Several recent studies have demonstrated that many efflux pumps are upregulated in RIF-resistant clinical Mtb isolates [17,18,19]. Which efflux pumps play a central role in the regulation of RIF resistance in Mtb, however, remains uncertain, as does the relationship between particular rpoB gene mutation sites and the contribution of efflux pump activity to overall levels of RIF resistance. There is thus an urgent need for further studies aimed at probing the mechanistic roles played by efflux pumps in clinical RIF-resistant Mtb isolates so as to provide novel therapeutic options to patients with tuberculosis.

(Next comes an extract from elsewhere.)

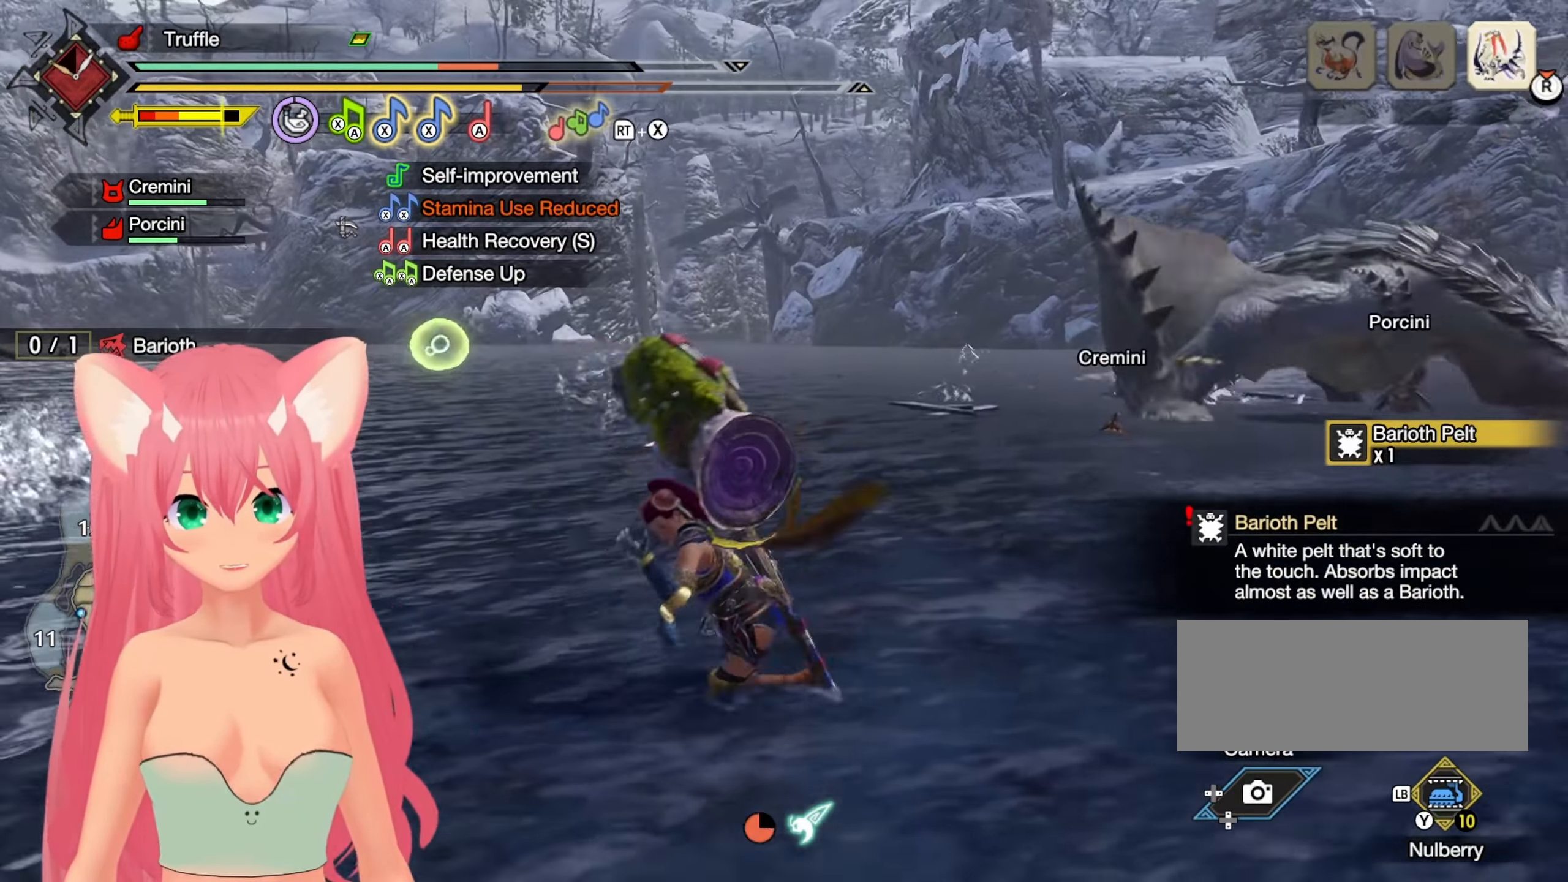
{"buttons": ["R1"], "left_stick": "left", "right_stick": "center", "events": [[283, "right_stick", "right"], [367, "right_stick", "center"], [400, "R1", "down"]]}
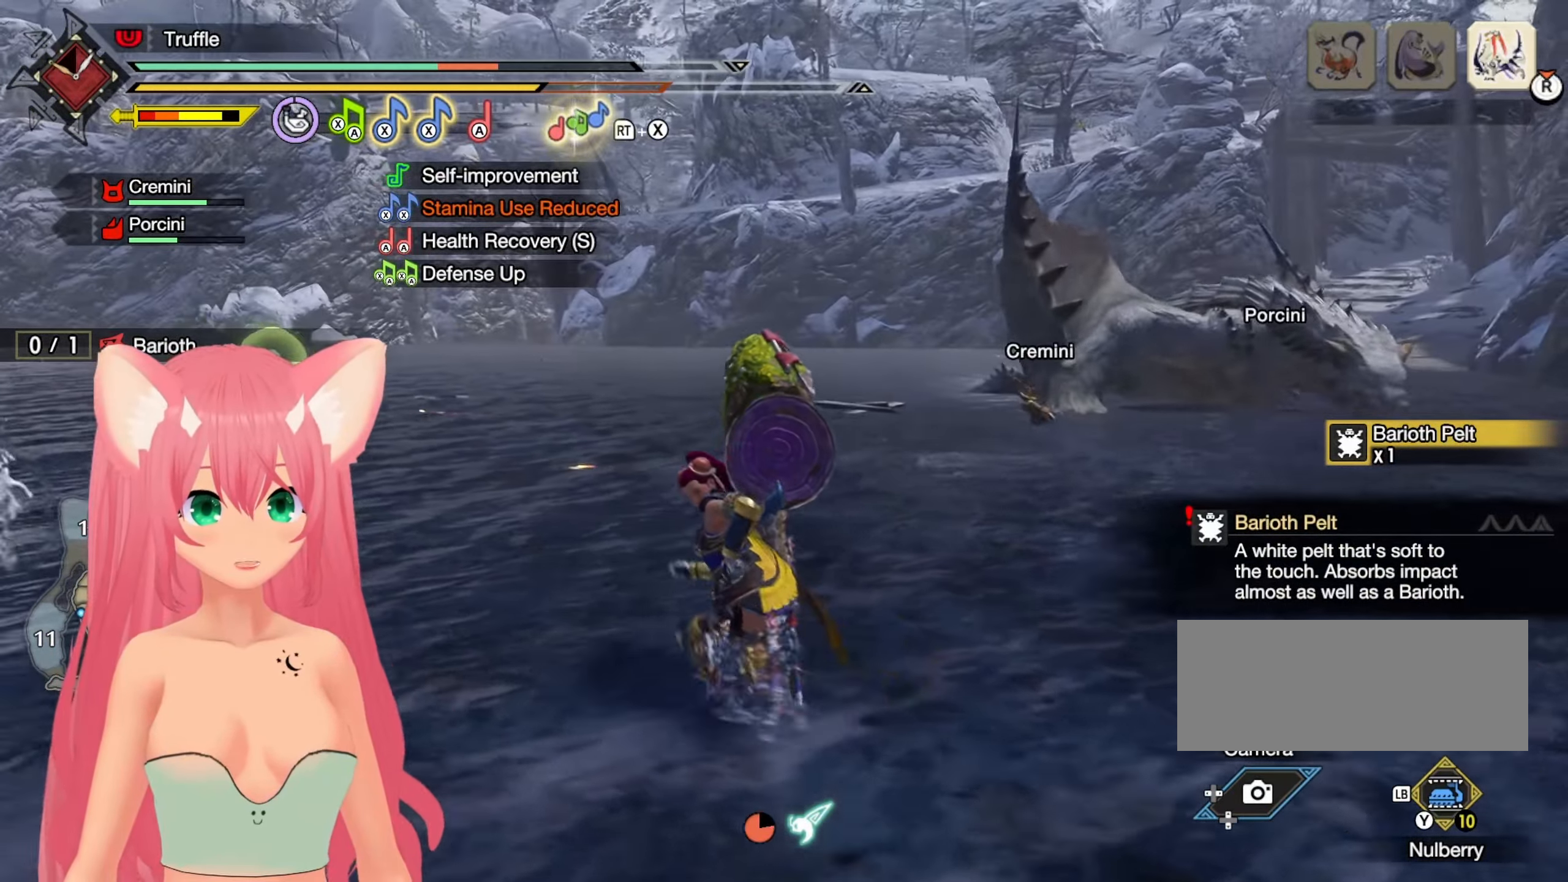
{"buttons": ["R1"], "left_stick": "left", "right_stick": "center", "events": []}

All of these clinical isolates harbored known rpoB resistance mutations. In an effort to clarify the extent to which particular efflux pumps contribute to the drug resistance of these strains, the impact of the efflux pump inhibitor VP on these strains was assessed. In response to VP, the MIC values for these strains declined by 2- to 32-fold. These findings are consistent with several other reports documenting a synergistic interaction between VP and RIF [15, 20,21,22,23]. RIF-resistant clinical isolates carrying the same rpoB gene mutation (e.g. Ser450Leu) exhibited varying degrees of RIF resistance (MICs ranging from 8 to 256 µg/mL), with this variability potentially being related to the numbers of overexpressed efflux pump genes, the magnitude of this overexpression, and the activity of the encoded efflux pumps. This is further supported by the finding that the MIC value for clinical isolates exposed to the efflux pump inhibitor VP did not exceed 16 µg/mL and that such treatment reduced differences in MIC values among strains. Prior reports have demonstrated that the emergence of RIF resistance is a continuous process. As efflux pump activity can maintain low levels of drug within Mtb cells, this can enable these pathogens to survive more readily in response to sublethal drug doses, thereby facilitating the emergence of drug resistance [24,25,26,27,28]. Based on the decreases in MIC values for these rpoB mutant strains following VP exposure, the contributions of efflux pumps to drug resistance appear to not only persist following the mutation of drug target genes in Mtb cells, but to actually play an even greater role in drug resistance.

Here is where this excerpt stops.